Sunday, April 15, 2007

Lorenzo Gilyard

Click HERE for the story from KMBC TV.

A judge sentenced a former trash company supervisor to life in prison without parole Friday for strangling six women in 1986 and 1987. The sentence was the only one possible after Lorenzo Gilyard, 56, was convicted last month of killing the women -- all but one a prostitute.

"He's forfeited any right to live here among the rest of us," Jackson County Judge John O'Malley said. "That's the comfort we can derive." O'Malley said there was a chance the women would have turned their lives around, "except he stole it from them."

Prosecutor Jim Kanatzar said the sentencing means that justice was finally brought in relation to the slayings. "I'd like to think that the citizens of Jackson County can sleep a little safer tonight knowing the person who is responsible for these deaths and murders is behind bars, and will be for the rest of his life," Kanatzar said.

Prosecutors agreed in January not to seek the death penalty against Gilyard, as long as Gilyard's attorneys agreed to a trial before a judge without a jury. His attorneys also agreed to give up nearly all of their client's appeal rights.

During the trial, O'Malley acquitted Gilyard of a seventh count of murder. Gilyard had faced 13 counts of murder, but six of those counts -- including one stemming from the death of an Austrian national -- were dropped as the trial got under way.

Kanatzar said his office is still reviewing the six dismissed cases to determine whether to refile them. "We'll probably make an announcement about that in the near future," he said.
Gilyard was linked to the killings in 2004 as police crime lab workers tested evidence from old unsolved cases. His trial got under way March 5, with prosecutors pursuing charges in what they considered the seven strongest cases. Those seven victims -- all but one a prostitute -- were killed in 1986 and 1987.

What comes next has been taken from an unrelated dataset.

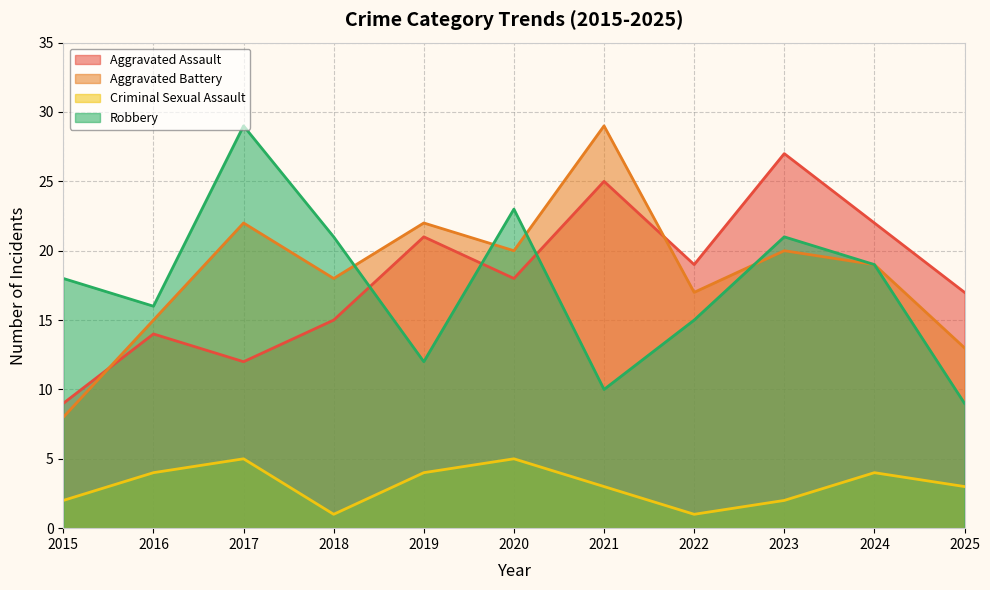

True or false: Aggravated Assault and Criminal Sexual Assault intersect in this chart.

False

Family members of the victims spoke prior to Gilyard's sentencing. Tricia Mitchell, whose sister, Catherine Barry, was the only victim not a prostitute, wore her sister's favorite color, turquoise, and spoke about how her sister cared for her and her siblings growing up. "I was afraid of everything and she wasn't afraid of anything," Mitchell said, adding that she grieves that her daughters never got a chance to know their aunt. "Gilyard took that away from them and for that, I will never forgive him."

Much of the testimony during the trial dealt with DNA evidence. Prosecutors said Gilyard's semen was found on six of the women. The defense contended the evidence merely proved Gilyard had sex with the women - but not that he killed them.

The sole acquittal was for the killing of Angela Mayhew, 19, whose body was found on Sept. 12, 1987. Hers was the only body that didn't contain semen, though one of Gilyard's hairs was found on her sweater.

O'Malley said prosecutors had provided him with only suspicions that Gilyard killed Mayhew, not convincing proof.

Defense attorney Tom Jacquinot said Gilyard plans to file a notice of appeal challenging the judge's guilty finding on the grounds that the evidence was insufficient. "Mr. Gilyard to this day still maintains his innocence, though he certainly does empathize with the family," Jacquinot said.

Gilyard wore a blue sweater and tan pants during the sentencing, but had changed into an orange jail suit and shackles by the time deputies escorted him to the elevator to leave the courthouse.

Relatives of the victims watched smiling as he was led away.